Debby Efurd, a Christian author and anti-abortion activist, scolded women in an op-ed on Jan. 4 for planning to protest the inauguration of President-elect Donald Trump.
Efurd praised Trump for his "pro-life positions" in The Christian Post, and criticized women for exercising their First Amendment rights:
We can see this perspective in the Women's March on Washington, an Inauguration Day rally sponsored by Planned Parenthood, the Center for Reproductive Rights, Pussy Hat Project and Lady Parts Justice (among others). Claiming that "our communities are hurting and scared" from the results of a democratic election, organizers plan to demonstrate rather than respectfully observe the peaceful transfer of power.
The Women's March will actually protest Trump's inauguration on Jan. 21, one day after Trump is sworn in and the "peaceful transfer of power" is complete.
Efurd asserted that the Roe v. Wade decision in 1973, which decriminalized abortion for women, had actually helped "Playboy" magazine and reduced women to "birth control pills": "Since 1973, our womanhood has been traded for a handful of birth control pills, the "privilege" to degrade ourselves in Playboy, and the "right" to abort our children. But American women are so much more — we're smart, nurturing, fully capable of handling any task set in front of us, endowed with the natural ability to promote and encourage life."

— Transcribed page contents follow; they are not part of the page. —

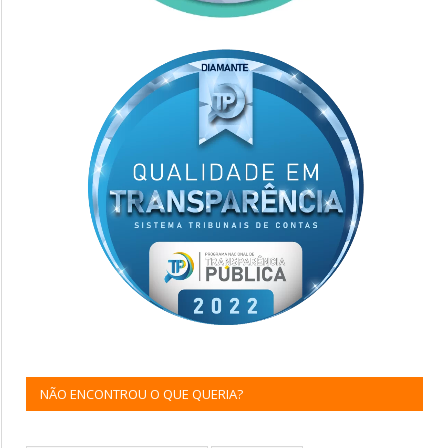
NÃO ENCONTROU O QUE QUERIA?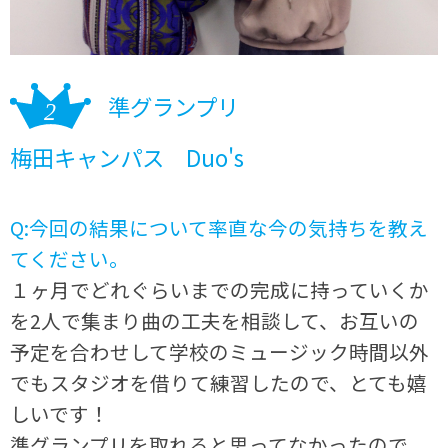
準グランプリ
梅田キャンパス Duo's
Q:今回の結果について率直な今の気持ちを教え
てください。
１ヶ月でどれぐらいまでの完成に持っていくか
を2人で集まり曲の工夫を相談して、お互いの
予定を合わせして学校のミュージック時間以外
でもスタジオを借りて練習したので、とても嬉
しいです！
準グランプリを取れると思ってなかったので、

Efurd went on to praise Trump, who has referred to women as "pigs" and "dogs": "President-elect Trump's specific pro-life commitments include nominating an originalist justice to the Supreme Court, enacting the Pain-Capable Unborn Child Protection Act, codifying the Hyde Amendment (to eliminate taxpayer dollars in support of abortions), and defunding Planned Parenthood. For these policies to be enacted, we need to hear voices raised within the House and Senate in defense of innocent lives."

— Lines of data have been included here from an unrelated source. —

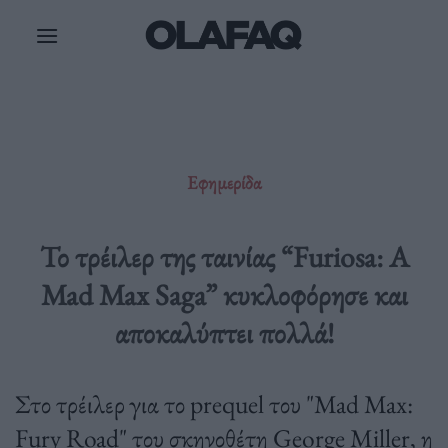
Μετάβαση
στο
περιεχόμενο
Εφημερίδα
Το τρέιλερ της ταινίας “Furiosa: A
Mad Max Saga” κυκλοφόρησε και
αποκαλύπτει πολλά!
Στο τρέιλερ για το prequel του "Mad Max:
Fury Road" του σκηνοθέτη George Miller, η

Efurd espoused her support for defending Planned Parenthood because: "Respect for women, their bodies, and the unborn children within their wombs stands in stark contrast to the abortion industry—which is in the business of death."
Efurd did not mention that women choose to terminate their pregnancies of their own free will, but she does paint them and their family members as victims of abortion on her Initiative 180 website:
But what happens after an abortion, to the mother and father whose lives have been altered by the decision and procedure? To the grandparents and siblings who have lost a part of their family? ... There are a huge number of people who suffer from a myriad of symptoms of Post-Abortion Stress. Yet what happens after an abortion are virtually never discussed due to the societal stigma surrounding this subject.
Psychology Today noted that "Post Abortion Stress" is not a medical condition recognized by the American Psychiatric Association or the American Psychological Association:
Post Abortion Stress Syndrome (PASS) is the name that has been given to the psychological aftereffects of abortion, based on Post Traumatic Stress Disorder (PTSD). It is important to note that this is not a term that has been accepted by the American Psychiatric Association or the American Psychological Association. In fact, pro-choice advocates accuse their counterparts of making up PASS in order to further their political agendas.
Efurd does not have a medical degree, but states on her Initiative 180 website that she has a "BA in counseling from Dallas Baptist University."